* _Exercise details_: Please repeat the records exactly. The pictures are to be left out.
◆ ◆ ◆
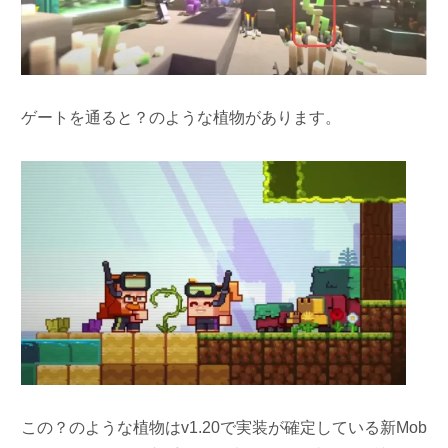
ゲートを通ると？のような植物があります。
この？のような植物はv1.20で実装が確定している新Mob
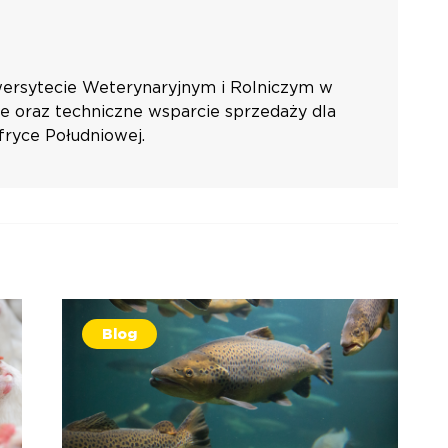
wersytecie Weterynaryjnym i Rolniczym w
e oraz techniczne wsparcie sprzedaży dla
Afryce Południowej.
Blog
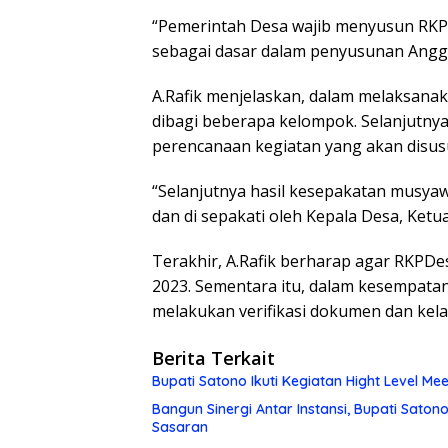
“Pemerintah Desa wajib menyusun RKP
sebagai dasar dalam penyusunan Anggar
A.Rafik menjelaskan, dalam melaksan
dibagi beberapa kelompok. Selanjutn
perencanaan kegiatan yang akan disus
“Selanjutnya hasil kesepakatan musya
dan di sepakati oleh Kepala Desa, Ketu
Terakhir, A.Rafik berharap agar RKPDes
2023. Sementara itu, dalam kesempatan
melakukan verifikasi dokumen dan ke
Berita Terkait
Bupati Satono Ikuti Kegiatan Hight Level Me
Bangun Sinergi Antar Instansi, Bupati Sato
Sasaran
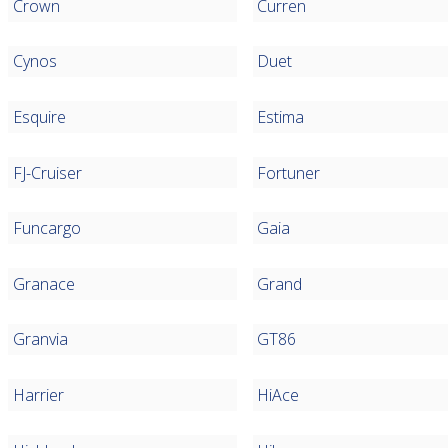
Crown
Curren
Cynos
Duet
Esquire
Estima
FJ-Cruiser
Fortuner
Funcargo
Gaia
Granace
Grand
Granvia
GT86
Harrier
HiAce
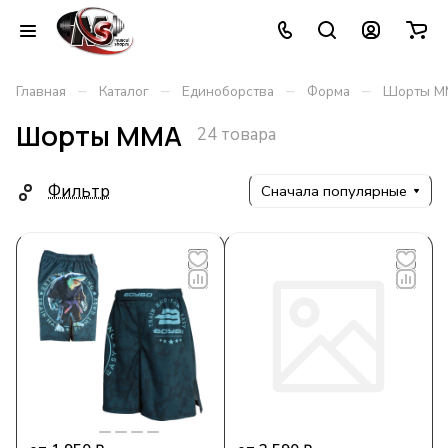
–
–
–
–
Главная
Каталог
Единоборства
Форма
Шорты М
Шорты ММА
24 товара
Фильтр
Сначала популярные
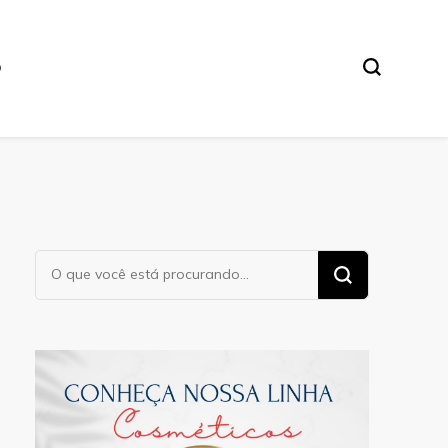
O
Procurando
algo?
◆ ◆ ◆
* _Solved problem_:
ゲートを通ると？のような植物があります。
この？のような植物はv1.20で実装が確定している新Mob
wersytecie Weterynaryjnym i Rolniczym w
e oraz techniczne wsparcie sprzedaży dla
Afryce Południowej.
Blog
“Pemerintah Desa wajib menyusun RKP
sebagai dasar dalam penyusunan Anggar
A.Rafik menjelaskan, dalam melaksan
dibagi beberapa kelompok. Selanjutn
perencanaan kegiatan yang akan disus
“Selanjutnya hasil kesepakatan musya
dan di sepakati oleh Kepala Desa, Ketu
Terakhir, A.Rafik berharap agar RKPDes
2023. Sementara itu, dalam kesempatan
melakukan verifikasi dokumen dan ke
Berita Terkait
Bupati Satono Ikuti Kegiatan Hight Level Me
Bangun Sinergi Antar Instansi, Bupati Sato
Sasaran
Crown
Curren
Cynos
Duet
Esquire
Estima
FJ-Cruiser
Fortuner
Funcargo
Gaia
Granace
Grand
Granvia
GT86
Harrier
HiAce
–
–
–
–
Главная
Каталог
Единоборства
Форма
Шорты М
Шорты ММА
24 товара
Фильтр
Сначала популярные
O
Procurando
algo?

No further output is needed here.